Even when dressed warmly, frostbite can develop within half an hour in wind chill temperatures of minus -19 degrees. It only takes 10 minutes for the wind chill to drop to minus -45, Holmes said.

It might be worth checking outside vents to see if the snow is high enough to cover them, Holmes said, but in such cases they should be cleared quickly.

“We tolerate a fever better than we tolerate a cold,” he said. “For a fever, you can just take Tylenol or something, but when your body temperature is low, the only thing you can do is get warm.”

Holmes encouraged people to contact family or friends during the storm.

He recommended that those who are concerned that a loved one in their household has become ill, or if they themselves are ill, to contact their primary care physician via phone or the patient portal.

Those types of connections or telehealth visits are the best options for those seeking comfort from illness during the storm, Holmes said, but he recommended that those with symptoms of serious illness call 911 or ask for someone with a four-wheeler. drive a vehicle to provide a ride.

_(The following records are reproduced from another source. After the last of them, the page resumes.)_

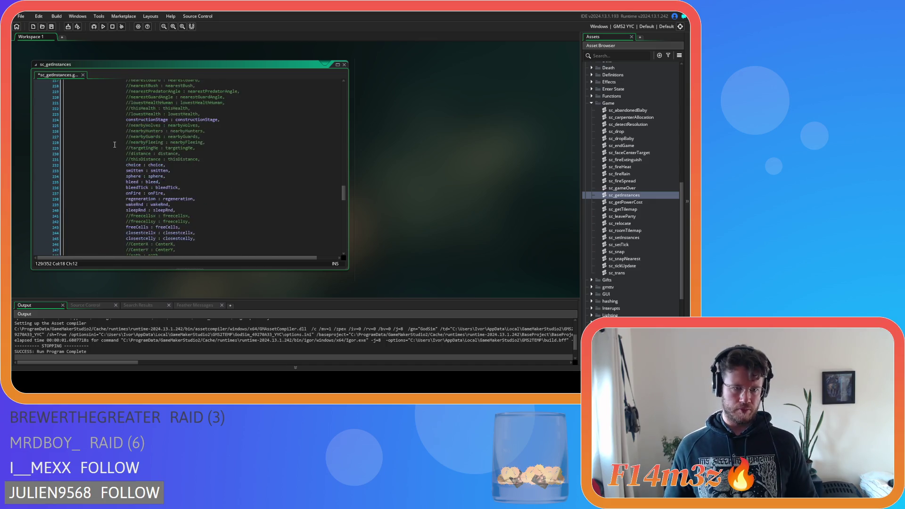
scroll(122, 149, up, 5)
Unindent the next block and join its brace onto the var _saveEntity line
mouse_move(122, 222)
mouse_down()
mouse_move(106, 193)
mouse_move(106, 159)
mouse_move(95, 168)
mouse_move(70, 161)
mouse_up()
scroll(104, 160, up, 20)
scroll(101, 163, up, 10)
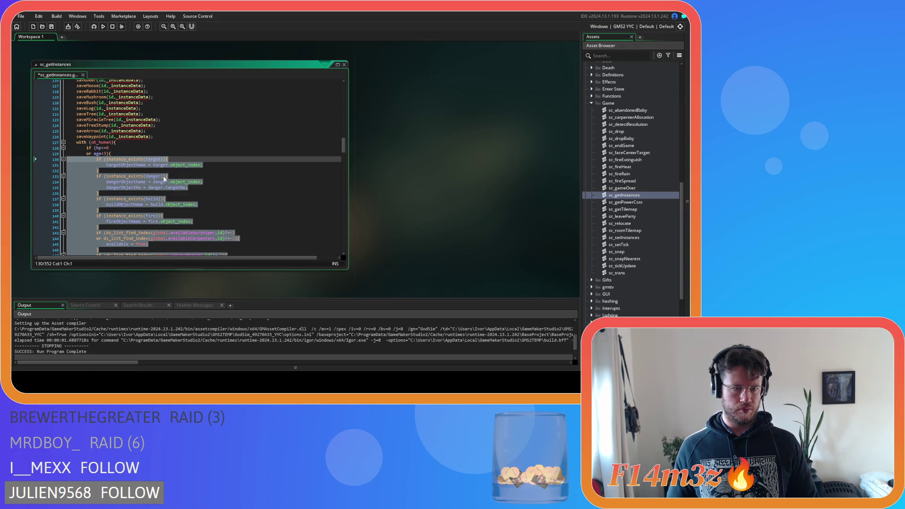
key(shift+Tab)
scroll(163, 174, down, 8)
click(146, 161)
click(107, 157)
key(BackSpace)
key(BackSpace)
key(BackSpace)
Unindent the _saveEntity struct fields one level and save sc_getInstances
scroll(155, 201, down, 16)
scroll(154, 201, down, 20)
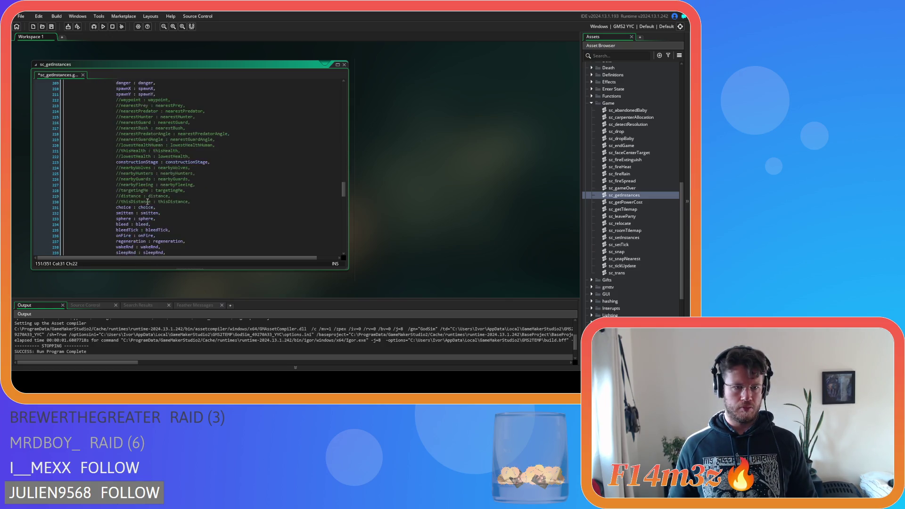
scroll(136, 204, down, 6)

“If someone is on home dialysis and/or oxygen, it’s important to have a backup generator in case of a power outage,” Holmes said. “It’s also important that people on oxygen have a backup oxygen tank that doesn’t require electricity to use.” They should register with the power company in advance so they can get priority in restoring service.”

If the power outage lasts longer than two or three days and there is increased shortness of breath, that person should be taken to the nearest emergency room, he said.

Safety teams are trained and prepared for working in blizzard conditions in order to better respond in emergency situations.

The best way others can help is to stay indoors until conditions improve and travel bans are lifted.